● TEXTAUSZUG
╭──
Der Beklagte zu 2) musste die Koloskopie demnach grundsätzlich selbst durchführen.

c. Es lag auch kein zulässiger Vertretungsfall vor.

Nach der Wahlleistungsvereinbarung durfte die Beklagte zu 3) nur im Falle einer unvorhersehbaren Verhinderung des Beklagten zu 2) die Leistung erbringen.

Eine Verhinderung war jedoch nicht gegeben. Der Beklagte zu 2) war während der Koloskopie als Anästhesist anwesend. Er kann deshalb nicht an der Erbringung der Koloskopie verhindert gewesen sein.

d. Durch die Anwesenheit bei dem Eingriff der Beklagten zu 3) hat der Beklagte zu 2) keine persönliche Leistung im Sinne der Wahlleistungsvereinbarung erbracht.

Die Beklagten berufen sich ohne Erfolg darauf, dass der Beklagte zu 2) als Wahlarzt anwesend gewesen sei und zumindest eine Supervision geleistet habe.

Denn der Beklagte zu 3) war verantwortlich mit der Anästhesie und insbesondere der Überwachung von Puls, Blutdruck und Sauerstoffsättigung beschäftigt. Er war deshalb organisatorisch für diesen Bereich zuständig und nicht für den chirurgischen. Er hatte diesen Bereich auch tatsächlich auszufüllen. Dadurch war er maßgeblich mit der Überwachung der Anästhesie beschäftigt und konnte er das chirurgische Geschehen nicht wie die unstreitig tatsächlich mit der Führung der Instrumente befasste Operateurin beobachten und beeinflussen. Das gilt insbesondere bei Augenblicksversagen bei der Durchführung – etwa der hier erfolgten Extraktion von zwei Polypen -, bei der die Schädigung schon passiert sein konnte, wenn sie für den Beklagten zu 2) erkennbar wurde. Darüber hinaus war der Beklagte zu 3) als Anästhesist während anästhesistischer Notfallsituationen nicht in der Lage, die Koloskopie zu beeinflussen.

Eine Supervision war deshalb hier mit der eigenhändigen Erbringung nicht zu vergleichen. Ebenfalls ist die Fallgestaltung nicht vergleichbar mit der Operation durch einen Assistenzarzt unter Aufsicht des Oberarztes. Denn in diesem Fall sind beide Mediziner im selben Fachgebiet tätig.

Auch der Operationsbericht weist zutreffend nur die Beklagte zu 3) als Untersucherin aus.
╰──
● AUFGABE A
Schreiben Sie aus dem Textauszug zur Wahlleistungsvereinbarung den Abschnitt zwischen "d. Durch die" und "der Wahlleistungsvereinbarung erbracht." wortgetreu ab, beide Stellen eingeschlossen.
● AUFGABE B
Unter welcher Voraussetzung durfte die Beklagte zu 3) nach der Wahlleistungsvereinbarung laut dem Textauszug die Leistung erbringen?

● INHALT DER AUFLISTUNG
╭──
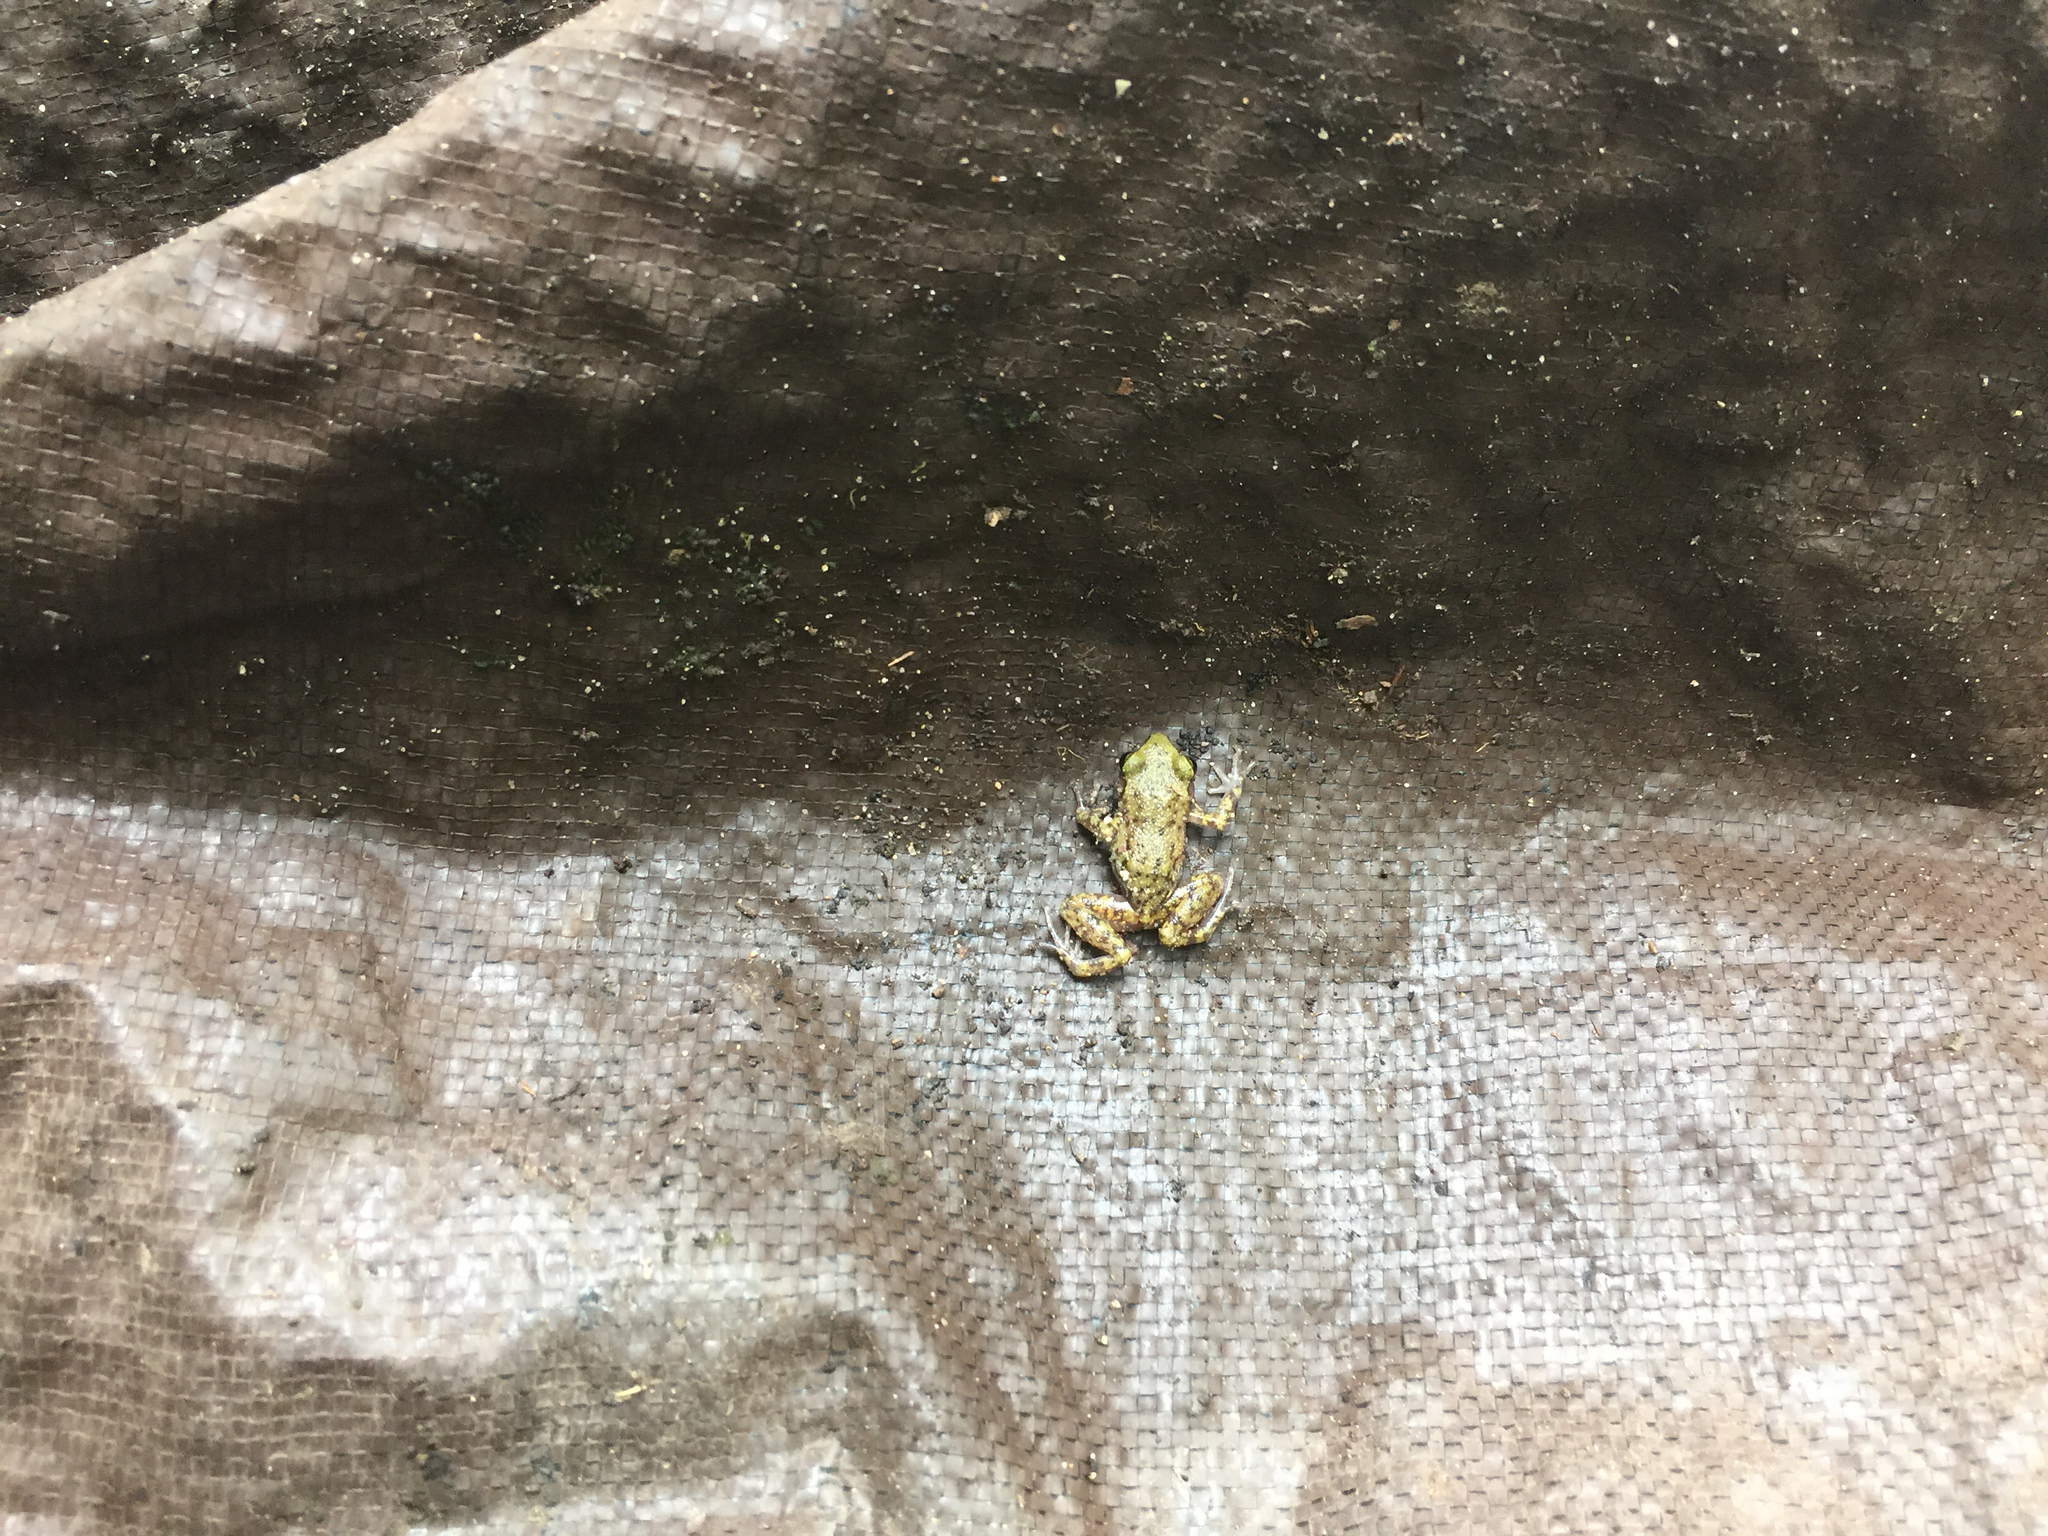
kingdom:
╰──
● ERGEBNIS A
d. Durch die Anwesenheit bei dem Eingriff der Beklagten zu 3) hat der Beklagte zu 2) keine persönliche Leistung im Sinne der Wahlleistungsvereinbarung erbracht.

● ERGEBNIS B
Nur im Falle einer unvorhersehbaren Verhinderung des Beklagten zu 2).